A Look at the Grieving Process
The process of grieving your pet looks different for each person. Some people may cry frequently. Others may look over and over at pictures of their pet. Still some others might feel a sense of comfort just “getting on with life.” There’s no one or right way to grieve the loss of a pet.
There are several common scenarios when it comes to pet grief.
My pet died, and I can’t stop crying
Crying is a common reaction to loss, whether it’s the loss of a friend, family member, job, house, or even a pet. You might find that the tears begin to flow for any number of reasons, including:
- Every time you walk past where their food bowl once was
- The time for their daily walk approaches
- Each time you open the door to an empty house and expect them to greet you
- A date on the calendar marks a vet appointment you made
- Seeing their empty crate, enclosure, or bed
Anything can trigger the tears, especially when you recall the special times the two of you spent together.
It can be difficult — maybe even feel impossible — to believe, but eventually, your pain will become less acute, and you will stop crying. The time frame is different for everyone. It could take days, weeks, or even months. Be patient with yourself. It’s your grief and you can’t rush it.
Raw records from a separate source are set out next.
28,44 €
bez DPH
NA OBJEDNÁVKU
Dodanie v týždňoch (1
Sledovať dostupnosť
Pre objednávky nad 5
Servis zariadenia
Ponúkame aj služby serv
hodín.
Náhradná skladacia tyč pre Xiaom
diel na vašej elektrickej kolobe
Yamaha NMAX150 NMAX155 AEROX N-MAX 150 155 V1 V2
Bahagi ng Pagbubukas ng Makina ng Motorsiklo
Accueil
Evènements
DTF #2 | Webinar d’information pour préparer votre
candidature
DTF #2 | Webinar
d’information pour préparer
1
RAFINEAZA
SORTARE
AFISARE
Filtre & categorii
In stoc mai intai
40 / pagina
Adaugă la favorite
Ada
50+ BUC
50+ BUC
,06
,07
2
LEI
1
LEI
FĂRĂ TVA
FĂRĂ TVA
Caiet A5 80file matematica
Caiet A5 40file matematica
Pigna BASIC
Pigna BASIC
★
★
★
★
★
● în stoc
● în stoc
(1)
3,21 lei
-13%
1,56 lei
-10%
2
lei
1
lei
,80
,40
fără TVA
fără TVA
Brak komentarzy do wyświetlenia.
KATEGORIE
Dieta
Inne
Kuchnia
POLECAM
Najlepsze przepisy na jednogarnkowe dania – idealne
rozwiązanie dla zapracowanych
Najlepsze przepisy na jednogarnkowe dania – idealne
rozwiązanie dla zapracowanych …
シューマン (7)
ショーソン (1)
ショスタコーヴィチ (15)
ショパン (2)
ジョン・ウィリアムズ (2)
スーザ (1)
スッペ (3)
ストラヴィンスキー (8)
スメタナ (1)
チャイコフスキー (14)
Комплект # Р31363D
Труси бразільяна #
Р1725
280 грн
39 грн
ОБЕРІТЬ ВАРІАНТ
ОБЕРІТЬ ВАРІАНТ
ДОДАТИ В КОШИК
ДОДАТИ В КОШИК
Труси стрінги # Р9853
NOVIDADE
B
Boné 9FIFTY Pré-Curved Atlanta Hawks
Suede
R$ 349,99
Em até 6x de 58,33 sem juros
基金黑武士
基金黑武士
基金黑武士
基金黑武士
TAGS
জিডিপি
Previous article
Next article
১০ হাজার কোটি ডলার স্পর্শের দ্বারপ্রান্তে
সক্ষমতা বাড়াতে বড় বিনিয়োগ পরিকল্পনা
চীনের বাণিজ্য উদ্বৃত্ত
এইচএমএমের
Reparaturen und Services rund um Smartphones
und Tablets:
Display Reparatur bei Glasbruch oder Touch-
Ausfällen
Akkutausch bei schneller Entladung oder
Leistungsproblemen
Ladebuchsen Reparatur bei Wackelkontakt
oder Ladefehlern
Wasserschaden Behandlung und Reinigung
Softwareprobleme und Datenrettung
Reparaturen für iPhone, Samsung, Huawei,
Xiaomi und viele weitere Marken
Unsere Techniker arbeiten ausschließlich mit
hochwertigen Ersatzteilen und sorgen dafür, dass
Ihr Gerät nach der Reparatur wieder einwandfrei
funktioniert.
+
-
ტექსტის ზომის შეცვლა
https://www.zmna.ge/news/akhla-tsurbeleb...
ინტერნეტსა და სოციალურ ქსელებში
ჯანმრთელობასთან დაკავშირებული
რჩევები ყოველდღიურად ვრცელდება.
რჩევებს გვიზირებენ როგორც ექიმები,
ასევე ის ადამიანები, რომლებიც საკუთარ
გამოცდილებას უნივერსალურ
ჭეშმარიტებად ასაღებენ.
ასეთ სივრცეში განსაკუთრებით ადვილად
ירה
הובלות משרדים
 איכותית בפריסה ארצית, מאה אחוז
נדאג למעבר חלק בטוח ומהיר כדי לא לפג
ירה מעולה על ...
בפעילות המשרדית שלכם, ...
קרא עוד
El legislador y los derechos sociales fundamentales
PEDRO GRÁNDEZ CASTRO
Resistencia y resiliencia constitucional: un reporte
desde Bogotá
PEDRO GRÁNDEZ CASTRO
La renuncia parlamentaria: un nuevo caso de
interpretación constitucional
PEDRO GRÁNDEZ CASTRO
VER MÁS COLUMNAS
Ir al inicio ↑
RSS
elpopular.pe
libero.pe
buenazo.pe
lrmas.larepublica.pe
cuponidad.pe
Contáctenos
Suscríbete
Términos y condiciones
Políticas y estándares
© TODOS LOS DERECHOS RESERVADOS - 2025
I feel sad, shocked, and lonely
Sadness, shock, and loneliness are all very natural reactions to loss — whether it’s the loss of a person, or a pet. This is especially true when the loss was of someone who was always at your side. The emotions you’re having are nothing to be ashamed of.
I feel guilty
Some pet caregivers feel guilty, particularly if they had to make difficult decisions about end-of-life care and treatment. Remember that how you’re feeling is a natural response, and most often, depending on the situation, there’s usually nothing you could have done to prevent your animal companion’s death.
“I remember making a video of my son saying goodbye to our cat, Katie. He expressed how grateful he was for her being in his life since kindergarten. As a 24 year old, he celebrated her life with gratitude. Therapy can be an outlet through which we can get support after a pet dies.”